Monday, Feb. 23, 1959
Secret of Growth
One of science's deepest mysteries is what makes living creatures grow and what makes most of them stop growing as they reach maturity. In Nature, Professor Carroll M. Williams of Harvard describes research that may cast light on this basic mystery. He has extracted from mammalian tissues a "golden oil" that, injected into a caterpillar, stops its development and prevents its transformation into a butterfly.
Biologists guessed a generation ago that the metamorphosis of insects (changing from larvae to pupae and from pupae to adults) is probably controlled by a chemical hormone. Three years ago Dr. Williams extracted an oil from the abdomens of silkworm moths, injected it into silkworm pupae. It stopped their normal development. The pupae never became adult moths, instead developed into a second kind of pupa. Smaller doses brought forth monstrosities with mingled patches of adult and juvenile tissue. Williams concluded that the oil contained a "juvenile hormone."

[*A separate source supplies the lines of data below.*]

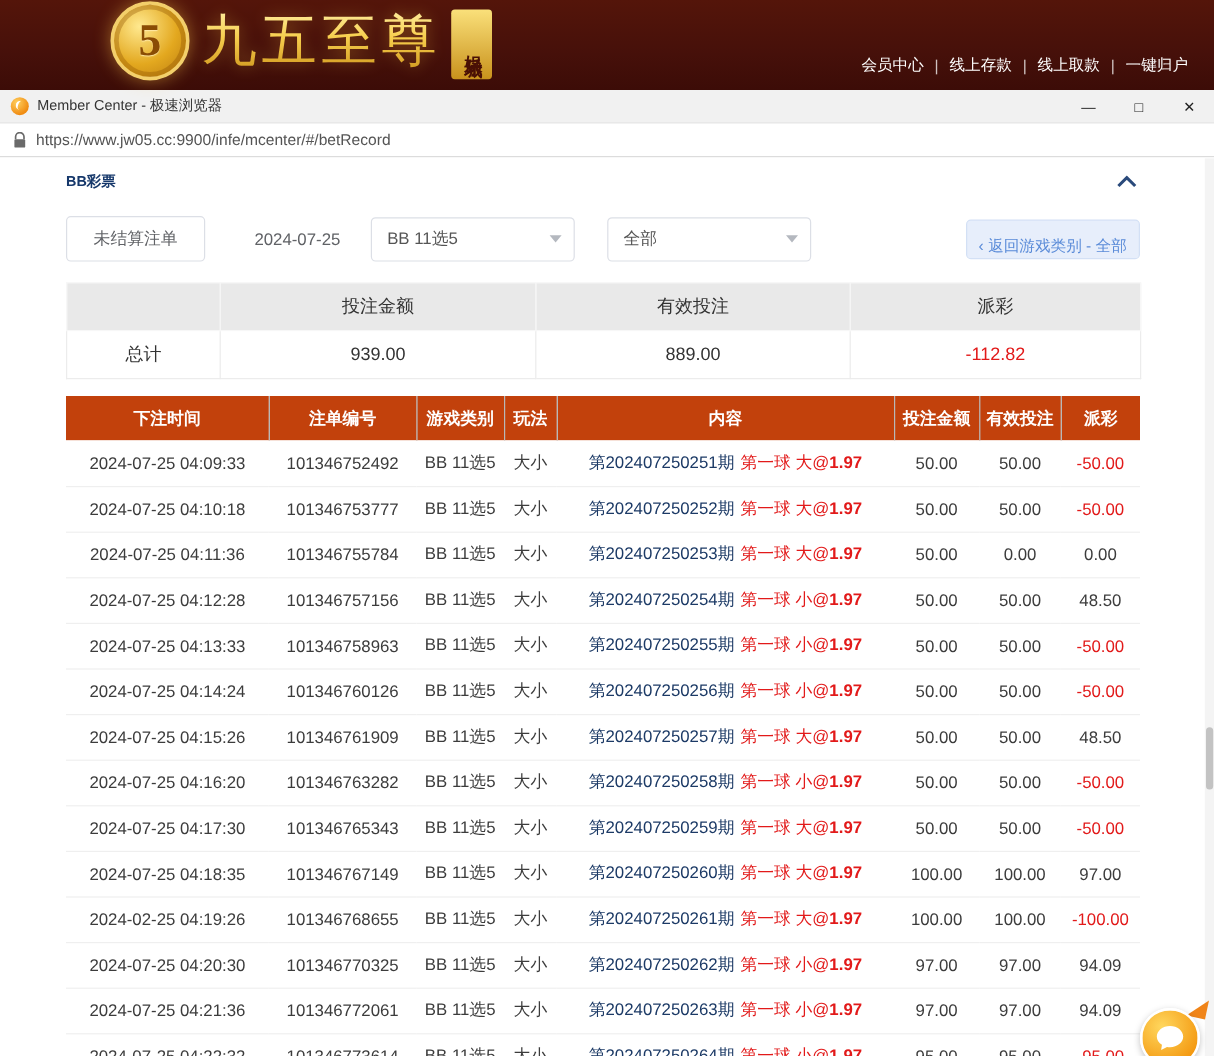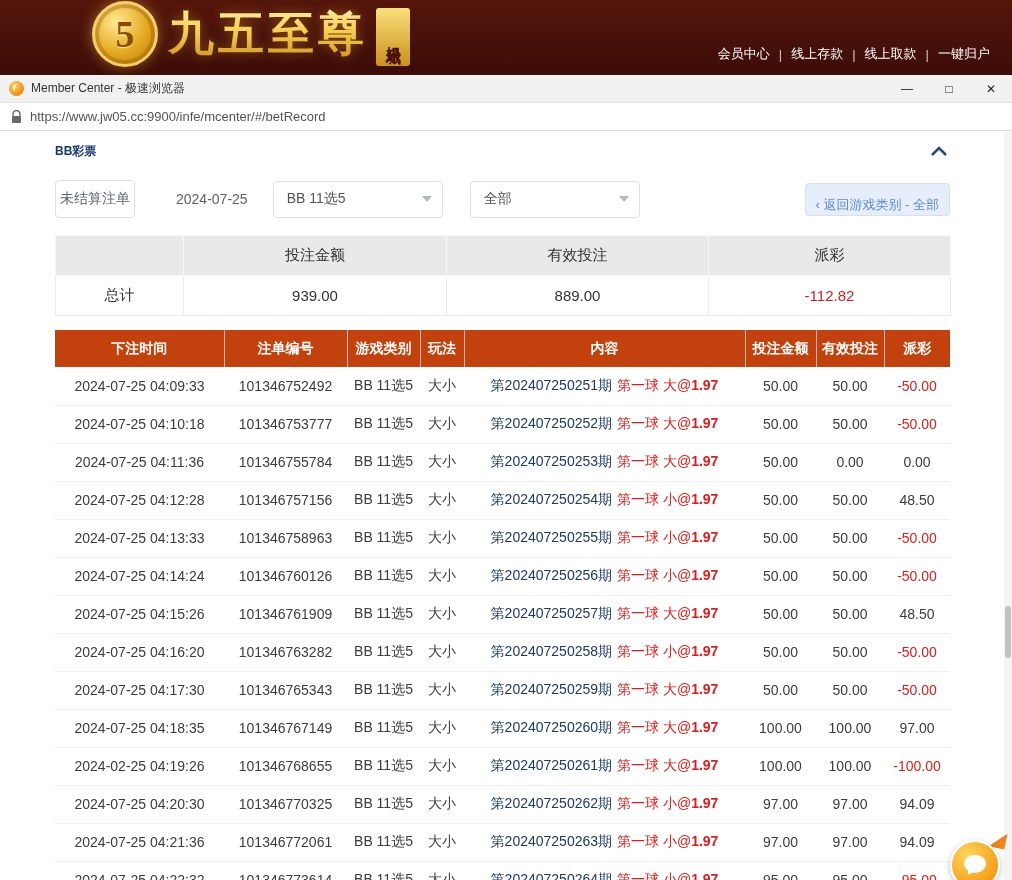--- a/index.html
+++ b/index.html
@@ -13,7 +13,7 @@
           border:3px solid #f3cf6b; box-shadow:0 0 14px rgba(255,200,70,.45), inset 0 0 0 4px rgba(140,80,0,.35);
           display:flex; align-items:center; justify-content:center; }
   .coin span { font-size:38px; font-weight:bold; color:#8a4c04; text-shadow:0 1px 1px #ffe9a8; font-family:"Liberation Serif","DejaVu Serif",serif; }
-  .logo-title { margin-left:10px; font-size:46px; font-weight:bold; letter-spacing:4px;
+  .logo-title { margin-left:10px; font-size:46px; font-weight:normal; letter-spacing:4px;
           background:linear-gradient(180deg,#fff3b0 0%, #f7cf4e 45%, #c98e16 100%);
           -webkit-background-clip:text; background-clip:text; color:transparent;
           filter:drop-shadow(0 0 6px rgba(255,200,60,.35)); }

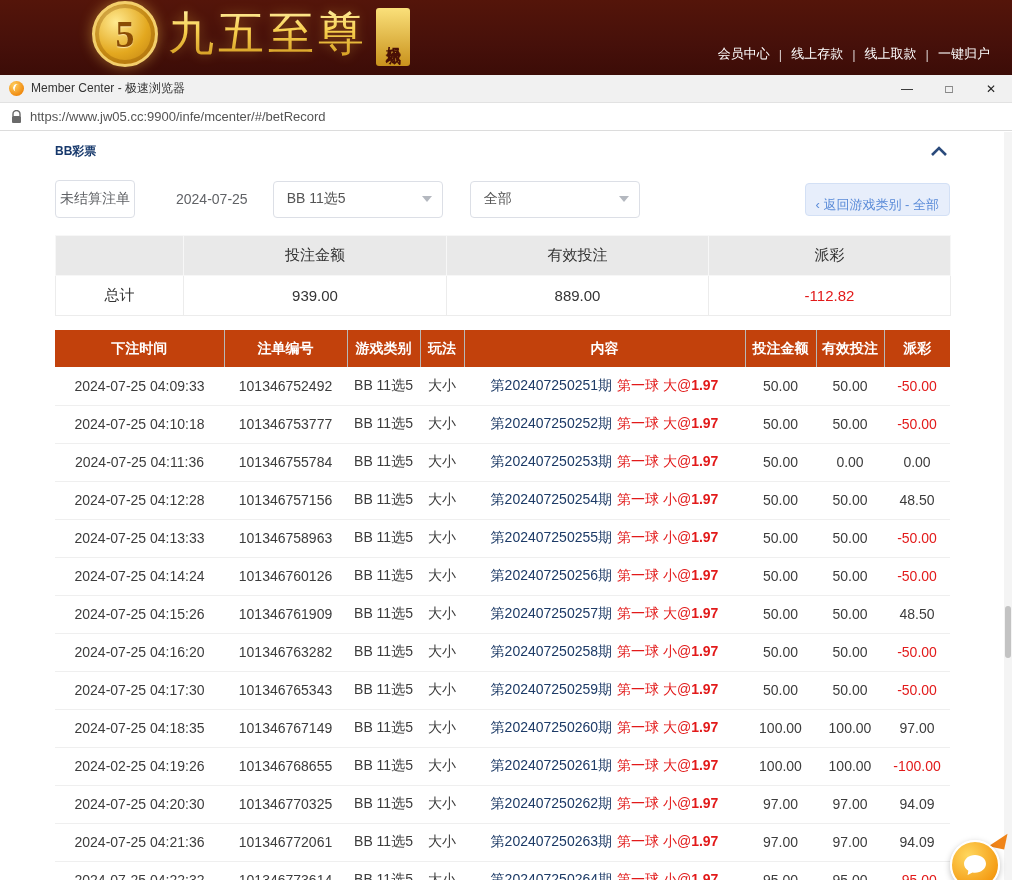--- a/index.html
+++ b/index.html
@@ -45,7 +45,7 @@
   .collapse { cursor:pointer; display:flex; padding:2px; }
 
   .filters { margin-top:19px; display:flex; align-items:center; }
-  .btn { height:38px; padding:0 4px; border-radius:4px; background:#fff; font-size:14px; cursor:pointer; }
+  .btn { height:38px; padding:0 22px; border-radius:4px; background:#fff; font-size:14px; cursor:pointer; }
   .btn-ghost { border:1px solid #dcdfe6; color:#606266; margin-right:16px; }
   .btn-active { border:1px solid #3d8fe0; color:#3d8fe0; }
   .date-label { margin:12px 25px; font-size:14px; color:#606266; }

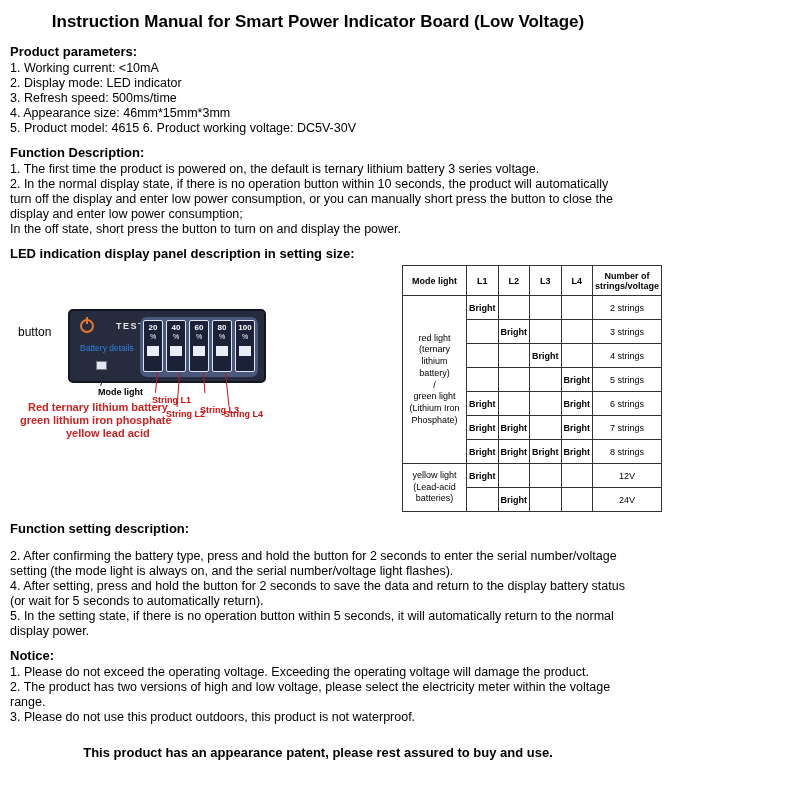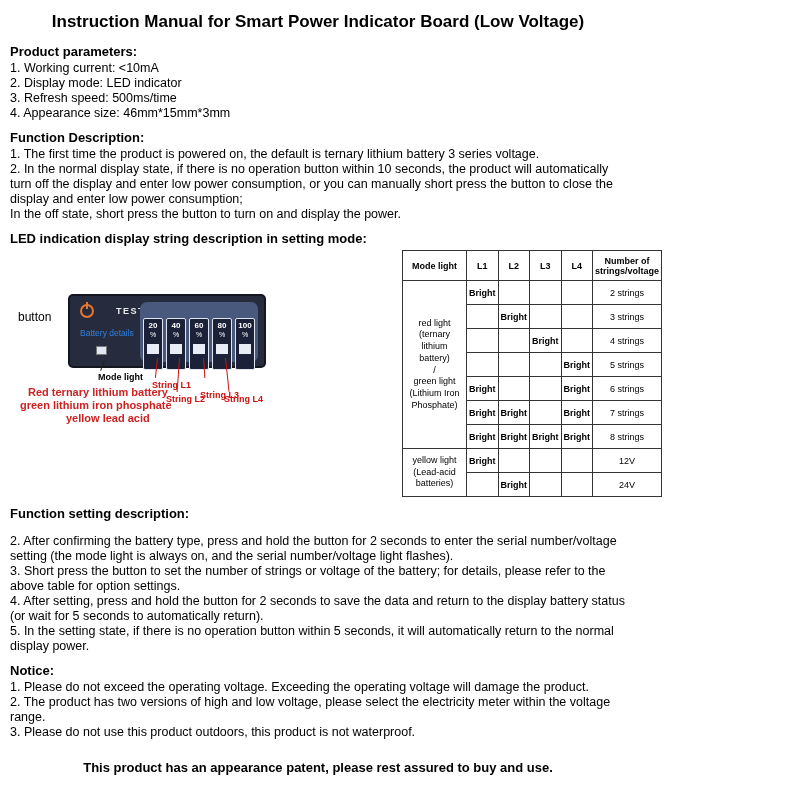--- a/index.html
+++ b/index.html
@@ -89,6 +89,7 @@
     <div class="line">2. Display mode: LED indicator</div>
     <div class="line">3. Refresh speed: 500ms/time</div>
     <div class="line">4. Appearance size: 46mm*15mm*3mm</div>
+    <div class="line">5. Product model: 4615 6. Product working voltage: DC5V-30V</div>
   </div>
 
   <div class="sec">

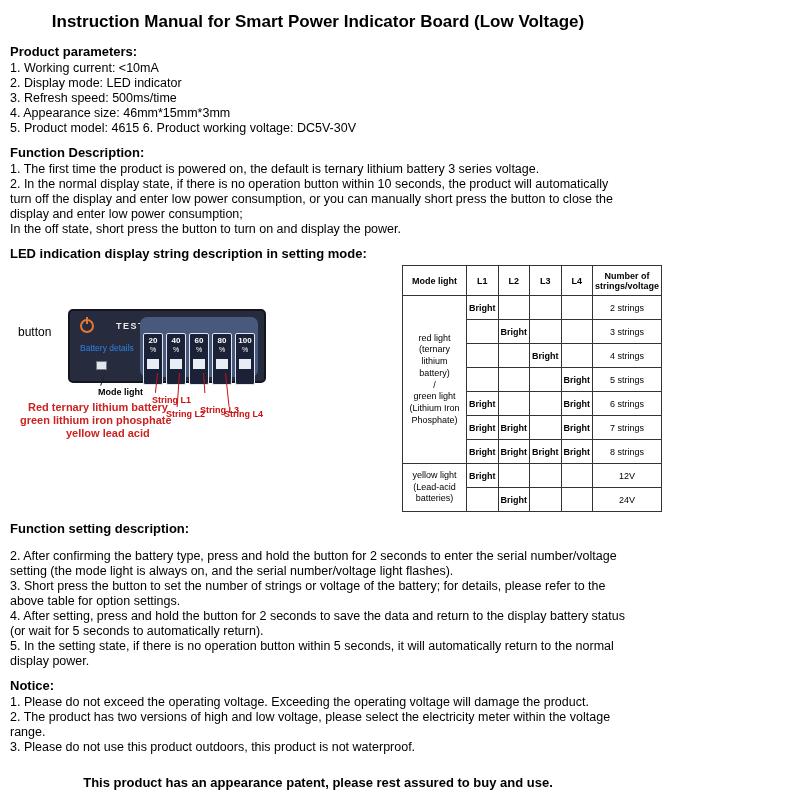--- a/index.html
+++ b/index.html
@@ -100,7 +100,7 @@
   </div>
 
   <div class="sec">
-    <div class="h">LED indication display string description in setting mode:</div>
+    <div class="h">LED indication display panel description in setting size:</div>
 
     <div class="figrow">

After Williams' discovery, other biologists ransacked nature looking for the presence of the juvenile hormone in other species. Last year Drs. Lawrence I. Gilbert and Howard A. Schneiderman of Cornell University extracted a substance from the cortex of the adrenal glands of cattle. They found it had the same effect on silkworm pupae as the moth hormone. For the first time a hormone extracted from vertebrates was shown to influence the growth of invertebrate insects.
Pursuing the search, Physiologist Williams found a substance apparently identical with the juvenile hormone in nearly every animal material from tenderloin steak to the human placenta. The richest source in any mammal seems to be the thymus gland, which is believed to control growth. Significantly, Williams found no trace of his golden oil in any vegetable.
The juvenile hormone may prove to be a substance that controls growth in mammals as well as insects. But so far Dr. Williams has not isolated the pure hormone or determined its chemical character, points out that its presence in mammalian tissues may be only a biochemical curiosity.